**WHAT YOU WILL DO**
From the first line to the last, restate the data word for word.
········
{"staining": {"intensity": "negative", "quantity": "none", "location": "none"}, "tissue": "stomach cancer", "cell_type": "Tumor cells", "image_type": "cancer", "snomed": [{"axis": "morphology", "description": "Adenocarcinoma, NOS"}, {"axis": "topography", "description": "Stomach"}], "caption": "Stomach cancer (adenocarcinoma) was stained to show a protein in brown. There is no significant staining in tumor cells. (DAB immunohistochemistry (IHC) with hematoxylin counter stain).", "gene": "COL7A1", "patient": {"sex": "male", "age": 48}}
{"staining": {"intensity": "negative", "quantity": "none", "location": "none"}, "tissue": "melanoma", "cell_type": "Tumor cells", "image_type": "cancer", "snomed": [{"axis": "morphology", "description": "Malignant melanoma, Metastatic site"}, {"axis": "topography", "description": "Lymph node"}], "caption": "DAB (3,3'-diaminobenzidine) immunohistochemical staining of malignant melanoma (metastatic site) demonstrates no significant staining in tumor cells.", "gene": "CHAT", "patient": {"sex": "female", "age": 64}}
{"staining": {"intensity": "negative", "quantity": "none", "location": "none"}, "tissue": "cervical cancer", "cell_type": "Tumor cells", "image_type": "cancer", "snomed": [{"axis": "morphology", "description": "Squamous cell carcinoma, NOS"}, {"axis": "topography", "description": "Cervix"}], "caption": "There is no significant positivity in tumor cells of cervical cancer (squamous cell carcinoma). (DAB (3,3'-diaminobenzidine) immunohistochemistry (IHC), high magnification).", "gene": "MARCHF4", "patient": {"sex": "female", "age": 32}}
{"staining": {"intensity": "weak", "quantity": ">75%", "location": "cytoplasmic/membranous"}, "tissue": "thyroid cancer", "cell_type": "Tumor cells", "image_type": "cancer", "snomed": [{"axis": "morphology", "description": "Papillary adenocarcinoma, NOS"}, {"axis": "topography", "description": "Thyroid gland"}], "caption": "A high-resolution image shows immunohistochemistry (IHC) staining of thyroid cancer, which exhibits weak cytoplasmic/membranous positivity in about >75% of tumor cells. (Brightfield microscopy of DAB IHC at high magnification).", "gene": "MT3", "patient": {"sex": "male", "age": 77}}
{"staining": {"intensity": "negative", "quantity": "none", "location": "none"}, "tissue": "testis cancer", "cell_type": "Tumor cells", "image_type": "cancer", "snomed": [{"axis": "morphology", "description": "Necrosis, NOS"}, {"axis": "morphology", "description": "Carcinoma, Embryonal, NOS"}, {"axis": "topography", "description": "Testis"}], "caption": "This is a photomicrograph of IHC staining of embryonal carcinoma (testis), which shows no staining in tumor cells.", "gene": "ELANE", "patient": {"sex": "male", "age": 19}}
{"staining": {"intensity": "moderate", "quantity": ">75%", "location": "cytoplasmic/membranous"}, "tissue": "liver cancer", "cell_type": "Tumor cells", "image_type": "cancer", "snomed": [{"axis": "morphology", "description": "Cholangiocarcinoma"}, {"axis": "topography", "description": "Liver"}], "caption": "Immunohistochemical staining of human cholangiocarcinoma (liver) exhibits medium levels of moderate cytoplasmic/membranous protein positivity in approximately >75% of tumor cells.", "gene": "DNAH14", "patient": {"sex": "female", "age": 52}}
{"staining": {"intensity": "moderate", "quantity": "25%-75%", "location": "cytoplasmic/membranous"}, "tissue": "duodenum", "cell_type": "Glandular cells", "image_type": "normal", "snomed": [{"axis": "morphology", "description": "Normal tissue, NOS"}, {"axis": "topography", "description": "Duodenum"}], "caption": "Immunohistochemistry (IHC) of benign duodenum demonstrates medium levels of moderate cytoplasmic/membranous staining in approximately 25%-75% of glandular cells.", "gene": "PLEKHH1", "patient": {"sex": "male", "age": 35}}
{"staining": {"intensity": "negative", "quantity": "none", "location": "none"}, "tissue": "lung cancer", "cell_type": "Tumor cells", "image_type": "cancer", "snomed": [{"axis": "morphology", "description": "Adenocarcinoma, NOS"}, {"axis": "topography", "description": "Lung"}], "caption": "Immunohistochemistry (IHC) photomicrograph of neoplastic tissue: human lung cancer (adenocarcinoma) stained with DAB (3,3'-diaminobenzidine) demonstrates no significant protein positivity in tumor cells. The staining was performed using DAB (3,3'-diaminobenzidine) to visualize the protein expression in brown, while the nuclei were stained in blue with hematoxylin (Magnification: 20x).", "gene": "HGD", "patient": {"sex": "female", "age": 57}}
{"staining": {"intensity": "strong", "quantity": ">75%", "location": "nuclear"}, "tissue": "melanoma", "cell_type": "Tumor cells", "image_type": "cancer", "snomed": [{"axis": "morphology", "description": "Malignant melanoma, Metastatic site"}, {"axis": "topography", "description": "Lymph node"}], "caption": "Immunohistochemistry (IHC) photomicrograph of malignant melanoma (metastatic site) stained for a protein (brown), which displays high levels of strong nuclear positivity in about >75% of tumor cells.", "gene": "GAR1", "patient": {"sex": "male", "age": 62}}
········
**FINISHED EXERCISE**
{"staining": {"intensity": "negative", "quantity": "none", "location": "none"}, "tissue": "stomach cancer", "cell_type": "Tumor cells", "image_type": "cancer", "snomed": [{"axis": "morphology", "description": "Adenocarcinoma, NOS"}, {"axis": "topography", "description": "Stomach"}], "caption": "Stomach cancer (adenocarcinoma) was stained to show a protein in brown. There is no significant staining in tumor cells. (DAB immunohistochemistry (IHC) with hematoxylin counter stain).", "gene": "COL7A1", "patient": {"sex": "male", "age": 48}}
{"staining": {"intensity": "negative", "quantity": "none", "location": "none"}, "tissue": "melanoma", "cell_type": "Tumor cells", "image_type": "cancer", "snomed": [{"axis": "morphology", "description": "Malignant melanoma, Metastatic site"}, {"axis": "topography", "description": "Lymph node"}], "caption": "DAB (3,3'-diaminobenzidine) immunohistochemical staining of malignant melanoma (metastatic site) demonstrates no significant staining in tumor cells.", "gene": "CHAT", "patient": {"sex": "female", "age": 64}}
{"staining": {"intensity": "negative", "quantity": "none", "location": "none"}, "tissue": "cervical cancer", "cell_type": "Tumor cells", "image_type": "cancer", "snomed": [{"axis": "morphology", "description": "Squamous cell carcinoma, NOS"}, {"axis": "topography", "description": "Cervix"}], "caption": "There is no significant positivity in tumor cells of cervical cancer (squamous cell carcinoma). (DAB (3,3'-diaminobenzidine) immunohistochemistry (IHC), high magnification).", "gene": "MARCHF4", "patient": {"sex": "female", "age": 32}}
{"staining": {"intensity": "weak", "quantity": ">75%", "location": "cytoplasmic/membranous"}, "tissue": "thyroid cancer", "cell_type": "Tumor cells", "image_type": "cancer", "snomed": [{"axis": "morphology", "description": "Papillary adenocarcinoma, NOS"}, {"axis": "topography", "description": "Thyroid gland"}], "caption": "A high-resolution image shows immunohistochemistry (IHC) staining of thyroid cancer, which exhibits weak cytoplasmic/membranous positivity in about >75% of tumor cells. (Brightfield microscopy of DAB IHC at high magnification).", "gene": "MT3", "patient": {"sex": "male", "age": 77}}
{"staining": {"intensity": "negative", "quantity": "none", "location": "none"}, "tissue": "testis cancer", "cell_type": "Tumor cells", "image_type": "cancer", "snomed": [{"axis": "morphology", "description": "Necrosis, NOS"}, {"axis": "morphology", "description": "Carcinoma, Embryonal, NOS"}, {"axis": "topography", "description": "Testis"}], "caption": "This is a photomicrograph of IHC staining of embryonal carcinoma (testis), which shows no staining in tumor cells.", "gene": "ELANE", "patient": {"sex": "male", "age": 19}}
{"staining": {"intensity": "moderate", "quantity": ">75%", "location": "cytoplasmic/membranous"}, "tissue": "liver cancer", "cell_type": "Tumor cells", "image_type": "cancer", "snomed": [{"axis": "morphology", "description": "Cholangiocarcinoma"}, {"axis": "topography", "description": "Liver"}], "caption": "Immunohistochemical staining of human cholangiocarcinoma (liver) exhibits medium levels of moderate cytoplasmic/membranous protein positivity in approximately >75% of tumor cells.", "gene": "DNAH14", "patient": {"sex": "female", "age": 52}}
{"staining": {"intensity": "moderate", "quantity": "25%-75%", "location": "cytoplasmic/membranous"}, "tissue": "duodenum", "cell_type": "Glandular cells", "image_type": "normal", "snomed": [{"axis": "morphology", "description": "Normal tissue, NOS"}, {"axis": "topography", "description": "Duodenum"}], "caption": "Immunohistochemistry (IHC) of benign duodenum demonstrates medium levels of moderate cytoplasmic/membranous staining in approximately 25%-75% of glandular cells.", "gene": "PLEKHH1", "patient": {"sex": "male", "age": 35}}
{"staining": {"intensity": "negative", "quantity": "none", "location": "none"}, "tissue": "lung cancer", "cell_type": "Tumor cells", "image_type": "cancer", "snomed": [{"axis": "morphology", "description": "Adenocarcinoma, NOS"}, {"axis": "topography", "description": "Lung"}], "caption": "Immunohistochemistry (IHC) photomicrograph of neoplastic tissue: human lung cancer (adenocarcinoma) stained with DAB (3,3'-diaminobenzidine) demonstrates no significant protein positivity in tumor cells. The staining was performed using DAB (3,3'-diaminobenzidine) to visualize the protein expression in brown, while the nuclei were stained in blue with hematoxylin (Magnification: 20x).", "gene": "HGD", "patient": {"sex": "female", "age": 57}}
{"staining": {"intensity": "strong", "quantity": ">75%", "location": "nuclear"}, "tissue": "melanoma", "cell_type": "Tumor cells", "image_type": "cancer", "snomed": [{"axis": "morphology", "description": "Malignant melanoma, Metastatic site"}, {"axis": "topography", "description": "Lymph node"}], "caption": "Immunohistochemistry (IHC) photomicrograph of malignant melanoma (metastatic site) stained for a protein (brown), which displays high levels of strong nuclear positivity in about >75% of tumor cells.", "gene": "GAR1", "patient": {"sex": "male", "age": 62}}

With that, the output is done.